All dressed up and nowhere to go.



Five (more) reasons to be cheerful


Someone has to start the ball rolling on this blog-sitting lark and so, I will. Taking my prompt from PPQ’s last post, I’ll give you the five songs that mean the most to me... but hopefully, and maybe more importantly why. I ask your forgiveness in advance for a fair amount of lyrics quoting.

The Last CD I Bought Was:
Kings Of Convenience - Riot On An Empty Street
Song Playing Right Now:
Kings Of Convenience - Sorry or Please

Tanita Tikaram – Valentine Heart
If I was a Londoner, rich with complaint
Would you take me back to your house
Which is sainted with lust and the listless shade
If I could have held you once more with that light
It's nothing to you, but it keeps me alive
Like a valentines day, it's a valentines heart, anyway…


Built around a very simple and repeating piano rift, the fist minute of this piece is weaves Tanita’s voice with four or five melancholy notes, repeating yet ever changing in weight and pace, even without her voice the tune is enough to move me. After over a minute the piano is joined by both violin and double bass, pulling against each other. Violins lifting me with hope and promises of better things while the bass pulls you down; wan, wanting, moody. I can be in almost any mood and this song will drag me down, introverted, longing for things I’ve lost and maybe never even had. My relationship to this song is almost fantasy in nature; it encompasses every unrequited love, and every daydream romance.

Aimee Mann – Wise Up
It's not, What you thought
When you first began it
You got, What you want
Now you can hardly stand it though,
By now you know
It's not going to stop
It's not going to stop
It's not going to stop
'Til you wise up

Another incredibly simple song; similar in many ways to Valetine Heart opening with a three or four cords repeating unaccompanied on piano with Aimee’s voice ringing clearly over the top. Yet despite the similarities this song takes me in another direction. Where Valentine Heart pushes me deeper into the fantasy and encourages a rose tinted view of the world, this song pulls me out, like smelling salts to the unconscious; Wise Up slaps me around the face and forces me to look around me. Pulling my head from the sand… “No, it's not going to stop, so just...give up”


Ani Difranco - You Had Time
how can I go home
with nothing to say
I know you're going to look at me that way
and say what did you do out there
and what did you decide
you said you needed time
and you had time

As I write this I’m starting to see themes; strong female vocals, strong piano, clear, uncluttered. This song is no exception; starting with a breathtakingly beautiful piano solo which mesmerises me and full two and half minutes before any lyrics are sung. Where the others were simple, this is anything but; the song evolves, slowly emerging into its final form taking the shape slowly almost randomly, discordantly, distracted, stumbling and unsure. Which, to my untrained ear is finally mirrored by the lyrics, lovers; confused, uncertain; I can find almost every doubt from every relationship in this song.
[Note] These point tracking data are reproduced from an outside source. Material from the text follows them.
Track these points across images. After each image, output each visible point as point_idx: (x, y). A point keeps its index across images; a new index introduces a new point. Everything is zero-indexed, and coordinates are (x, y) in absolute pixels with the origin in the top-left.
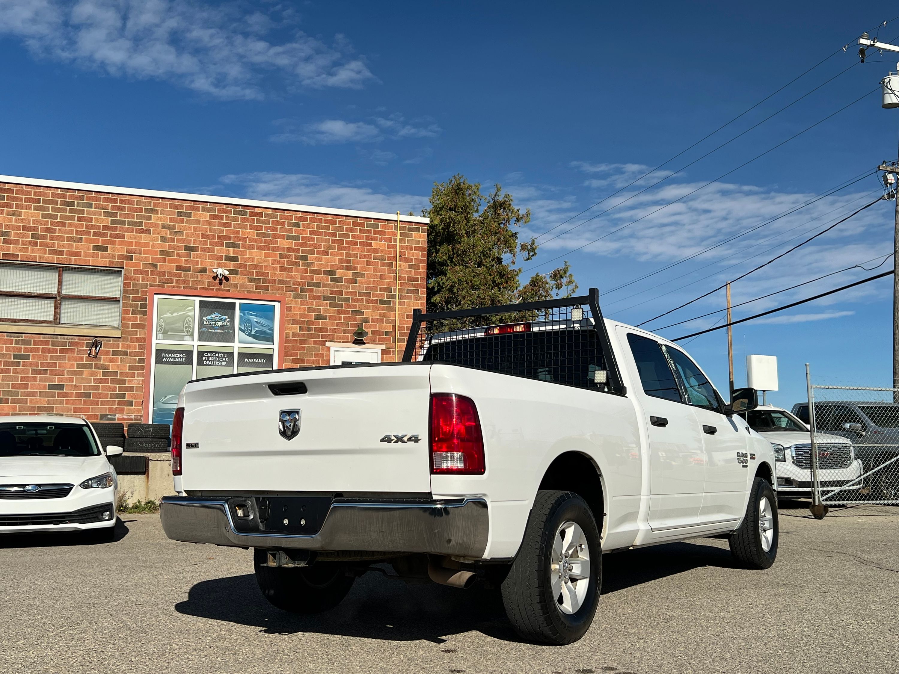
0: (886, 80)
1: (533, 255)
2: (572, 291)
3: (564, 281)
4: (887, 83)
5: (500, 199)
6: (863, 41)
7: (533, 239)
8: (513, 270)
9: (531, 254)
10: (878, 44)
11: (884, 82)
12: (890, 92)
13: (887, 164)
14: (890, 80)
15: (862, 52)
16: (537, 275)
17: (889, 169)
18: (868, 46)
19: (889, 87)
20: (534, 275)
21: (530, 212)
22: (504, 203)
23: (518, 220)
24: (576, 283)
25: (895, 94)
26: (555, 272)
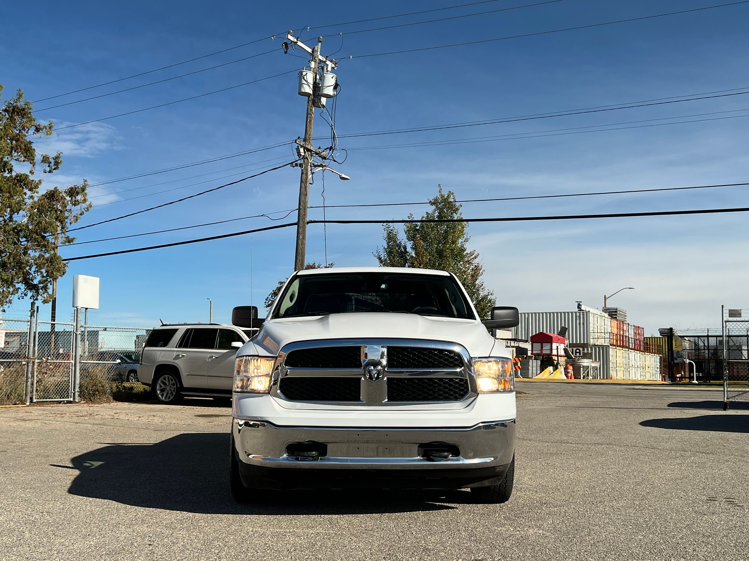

Cruiser - Red House Painters
So drive down Beverly Drive
Where my room's lit up all night
I've been so lonely in this bed
It's good to sleep with you instead
It's good to talk all night instead
Morning pours the ocean deep
Into the hollow of my sleep
But the ocean can't be mine
Your perfection can't be mine

At over eight minutes long; this song as its name suggests cruises casually along, again fairly simple but with a raw and low production sort of quality, full of fingers sliding on strings, short draws of breath and even the occasional cough or sniff. All these elements, combined with effortless guitar work and an easy laidback singing style provide a completely natural and honest overtone to the song. You feel it in his voice, he loved her, he lovers her still, she is unique, exotic, erotic… but ultimately it didn’t work out. They separate and he leaves, it hurts but beyond it all this song fills me with joy and hope.

Gorecki - Symphony No. 3
I’m not a huge classical music fan, I only own a handful of CD’s and honestly I really need to be a rare mood to dust them out and relax. However, this is one piece of music that never fails to send shivers down my spine. When I close my eyes, I find myself transported to where I first heard it. Staying at a friend’s house in South Africa, a huge lightning storm had blown out the electrics in the house, so we dug out old battery powered ghetto blaster and the first tape to hand. I sat in the bath, the house lit only by candles and frequent flashes of lighting, the storm rolled on; the drumming of rain on the tin roof only broken by the howling of dogs and long rumbled of thunder. And through all that, a haunting voice of soprano Dawn Upshaw; sings a lament of such sorrowful beauty that I am chilled to the bone, sitting in a piping hot bath.